Edward Hallowell, at November’s Learning and the Brain conference, spoke about the UP side of ADD. He began by noting that ADD is often painted in a negative light, and that the medical model looks at the pathology of the situation, leading to an “evaluation that tells you how defective you are.” He went on to say that “the model creates the problem/disability of shame, fear and being unsuccessful.”
I don’t think he meant to imply there isn’t a problem, just that the problem is in the misunderstanding of ADD. He shared the eyeglass story, which I have heard before. Do we tell people who are nearsighted to simply squint harder (which is the equivalent of telling a person who is struggling with learning to work harder). Of course we don’t; we tell them to get a pair of glasses.
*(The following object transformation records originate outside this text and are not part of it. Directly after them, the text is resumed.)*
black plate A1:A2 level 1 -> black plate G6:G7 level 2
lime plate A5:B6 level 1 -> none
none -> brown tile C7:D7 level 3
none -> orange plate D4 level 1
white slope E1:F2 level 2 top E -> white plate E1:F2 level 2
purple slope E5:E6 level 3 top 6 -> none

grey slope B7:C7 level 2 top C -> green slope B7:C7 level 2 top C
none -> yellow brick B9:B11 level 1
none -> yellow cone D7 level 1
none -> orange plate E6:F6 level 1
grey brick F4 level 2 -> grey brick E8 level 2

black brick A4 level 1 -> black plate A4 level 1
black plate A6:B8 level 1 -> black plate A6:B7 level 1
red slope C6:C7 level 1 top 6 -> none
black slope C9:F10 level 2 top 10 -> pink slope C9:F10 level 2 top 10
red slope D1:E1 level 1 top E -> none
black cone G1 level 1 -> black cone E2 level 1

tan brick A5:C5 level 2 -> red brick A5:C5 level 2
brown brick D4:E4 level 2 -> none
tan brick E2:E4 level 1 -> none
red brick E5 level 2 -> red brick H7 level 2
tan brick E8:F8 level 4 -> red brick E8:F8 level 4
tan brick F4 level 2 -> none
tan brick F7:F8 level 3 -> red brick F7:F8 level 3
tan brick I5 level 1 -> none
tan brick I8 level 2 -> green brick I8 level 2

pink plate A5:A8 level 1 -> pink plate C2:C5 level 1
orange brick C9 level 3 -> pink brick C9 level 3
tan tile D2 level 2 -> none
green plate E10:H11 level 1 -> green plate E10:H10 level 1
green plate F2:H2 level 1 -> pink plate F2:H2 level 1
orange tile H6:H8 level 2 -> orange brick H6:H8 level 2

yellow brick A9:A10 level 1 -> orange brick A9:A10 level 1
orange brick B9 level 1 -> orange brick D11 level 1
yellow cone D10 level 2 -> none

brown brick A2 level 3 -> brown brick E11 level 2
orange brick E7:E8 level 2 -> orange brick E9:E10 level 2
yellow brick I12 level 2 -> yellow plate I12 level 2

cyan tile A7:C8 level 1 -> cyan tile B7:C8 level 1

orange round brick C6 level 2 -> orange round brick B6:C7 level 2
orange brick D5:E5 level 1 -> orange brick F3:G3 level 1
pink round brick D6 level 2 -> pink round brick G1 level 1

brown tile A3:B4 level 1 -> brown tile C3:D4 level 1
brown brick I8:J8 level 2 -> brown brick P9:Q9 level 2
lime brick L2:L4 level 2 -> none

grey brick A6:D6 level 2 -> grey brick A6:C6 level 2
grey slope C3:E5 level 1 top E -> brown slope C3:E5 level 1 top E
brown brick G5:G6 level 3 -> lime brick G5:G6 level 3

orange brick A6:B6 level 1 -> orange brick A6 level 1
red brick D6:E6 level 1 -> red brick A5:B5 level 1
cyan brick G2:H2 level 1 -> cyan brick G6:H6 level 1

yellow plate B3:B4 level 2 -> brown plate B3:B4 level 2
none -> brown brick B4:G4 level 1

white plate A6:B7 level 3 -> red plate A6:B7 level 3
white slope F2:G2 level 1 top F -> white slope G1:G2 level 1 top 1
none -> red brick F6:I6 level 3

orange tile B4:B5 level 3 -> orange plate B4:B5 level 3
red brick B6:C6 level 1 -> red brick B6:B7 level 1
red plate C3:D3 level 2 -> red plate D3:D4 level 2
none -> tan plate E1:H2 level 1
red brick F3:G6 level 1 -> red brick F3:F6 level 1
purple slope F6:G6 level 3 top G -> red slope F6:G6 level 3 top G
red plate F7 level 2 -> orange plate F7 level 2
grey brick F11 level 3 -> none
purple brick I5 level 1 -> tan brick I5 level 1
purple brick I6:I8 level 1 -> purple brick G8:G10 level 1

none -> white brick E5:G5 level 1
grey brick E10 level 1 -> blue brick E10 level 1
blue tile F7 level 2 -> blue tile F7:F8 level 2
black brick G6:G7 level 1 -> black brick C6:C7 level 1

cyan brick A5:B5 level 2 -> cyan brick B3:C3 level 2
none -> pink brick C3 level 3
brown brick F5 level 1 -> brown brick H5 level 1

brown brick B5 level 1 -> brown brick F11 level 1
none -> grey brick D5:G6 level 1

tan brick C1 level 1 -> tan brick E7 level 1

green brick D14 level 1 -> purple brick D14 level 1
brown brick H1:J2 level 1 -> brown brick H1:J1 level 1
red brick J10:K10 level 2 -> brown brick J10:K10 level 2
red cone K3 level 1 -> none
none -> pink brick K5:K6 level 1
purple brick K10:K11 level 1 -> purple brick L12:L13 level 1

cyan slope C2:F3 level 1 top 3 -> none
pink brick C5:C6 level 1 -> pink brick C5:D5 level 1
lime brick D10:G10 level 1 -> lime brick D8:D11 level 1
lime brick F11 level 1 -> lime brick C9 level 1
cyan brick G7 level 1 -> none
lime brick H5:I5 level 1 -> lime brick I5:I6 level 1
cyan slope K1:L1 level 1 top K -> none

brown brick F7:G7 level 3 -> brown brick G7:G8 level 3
Imagine how a child who has difficulty sitting still or focusing feels when they are told they should work harder. (Just what does it mean to “work harder” – work with more difficulty, work more laboriously?)
Hallowell approaches ADD from a strength-based model, much like Sally Shaywitz views Dyslexia as being surrounded by a sea of strengths. He tells kids that they have a “Ferrari engine for a brain” but “with bicycle brakes” – the mechanism for revving up and getting going simply does not match the mechanism for slowing down and stopping. How to take advantage of this?
Creativity is impulsivity gone right!
Hallowell noted other benefits that come with ADHD.
- Distractibility is helpful to let you step aside and then return to the topic. (Remember the last time you got stuck trying to come up with a solution that seemed elusive?)
- Hyperactivity provides energy as you get older. (Anyone out there who would like an energy boost on a regular basis, and one that comes from yourself rather than a cup of coffee?)
Ultimately, Hallowell suggests doing what you are good at, what you like, and what adds value (to a community and by earning you a salary). Ideally, he says, “try to spend your time at the intersection of these three”, which is not unlike the suggestions made by Ken Robinson or Mel Levine.
Happy Birthday R one week from today!